Department of Biology and Biological Engineering, Chalmers University of Technology, Kemivägen 10, SE412 96, Gothenburg, Sweden.
Novo Nordisk Foundation Center for Biosustainability, Chalmers University of Technology, Kemivägen 10, SE-412 96, Gothenburg, Sweden.
Nat Commun. 2022 May 27;13(1):2969. doi: 10.1038/s41467-022-30689-7.
Eukaryotic cells are used as cell factories to produce and secrete multitudes of recombinant pharmaceutical proteins, including several of the current top-selling drugs. Due to the essential role and complexity of the secretory pathway, improvement for recombinant protein production through metabolic engineering has traditionally been relatively ad-hoc; and a more systematic approach is required to generate novel design principles. Here, we present the proteome-constrained genome-scale protein secretory model of yeast Saccharomyces cerevisiae (pcSecYeast), which enables us to simulate and explain phenotypes caused by limited secretory capacity. We further apply the pcSecYeast model to predict overexpression targets for the production of several recombinant proteins. We experimentally validate many of the predicted targets for α-amylase production to demonstrate pcSecYeast application as a computational tool in guiding yeast engineering and improving recombinant protein production.

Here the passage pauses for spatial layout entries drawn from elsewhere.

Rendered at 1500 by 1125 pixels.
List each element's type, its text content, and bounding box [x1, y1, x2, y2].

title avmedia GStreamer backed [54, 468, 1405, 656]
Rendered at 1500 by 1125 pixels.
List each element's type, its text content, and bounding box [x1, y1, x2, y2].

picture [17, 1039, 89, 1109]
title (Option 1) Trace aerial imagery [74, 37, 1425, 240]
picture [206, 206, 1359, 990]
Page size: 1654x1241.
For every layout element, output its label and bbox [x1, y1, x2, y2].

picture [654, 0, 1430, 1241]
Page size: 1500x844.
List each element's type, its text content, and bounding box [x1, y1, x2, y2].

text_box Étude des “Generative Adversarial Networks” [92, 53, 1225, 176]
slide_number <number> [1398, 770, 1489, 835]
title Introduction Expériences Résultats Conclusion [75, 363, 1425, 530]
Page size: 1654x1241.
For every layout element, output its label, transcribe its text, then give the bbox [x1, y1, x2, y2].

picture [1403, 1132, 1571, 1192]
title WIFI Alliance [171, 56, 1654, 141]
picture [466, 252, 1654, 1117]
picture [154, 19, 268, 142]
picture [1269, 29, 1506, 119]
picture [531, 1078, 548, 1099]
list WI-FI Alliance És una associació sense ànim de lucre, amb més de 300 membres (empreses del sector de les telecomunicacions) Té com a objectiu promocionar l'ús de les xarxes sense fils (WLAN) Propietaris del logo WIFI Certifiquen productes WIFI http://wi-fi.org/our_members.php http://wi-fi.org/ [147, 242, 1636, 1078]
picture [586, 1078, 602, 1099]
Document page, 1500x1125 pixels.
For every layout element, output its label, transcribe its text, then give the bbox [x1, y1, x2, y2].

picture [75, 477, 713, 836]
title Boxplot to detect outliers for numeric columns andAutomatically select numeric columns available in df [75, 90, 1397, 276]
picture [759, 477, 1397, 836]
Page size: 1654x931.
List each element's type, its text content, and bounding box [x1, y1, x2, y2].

真核细胞被用作细胞工厂来生产和分泌大量的重组药物蛋白,包括一些目前最畅销的药物。由于分泌途径的重要作用和复杂性,通过代谢工程来提高重组蛋白的生产一直以来都是相对特定的;需要更系统的方法来生成新的设计原则。在这里,我们提出了酵母酿酒酵母(pcSecYeast)的蛋白质组约束基因组尺度蛋白分泌模型(pcSecYeast),这使我们能够模拟和解释由于分泌能力有限而导致的表型。我们进一步将 pcSecYeast 模型应用于预测几种重组蛋白生产的过表达靶标。我们通过实验验证了许多预测的用于生产α-淀粉酶的靶标,以证明 pcSecYeast 作为一种计算工具在指导酵母工程和提高重组蛋白生产方面的应用。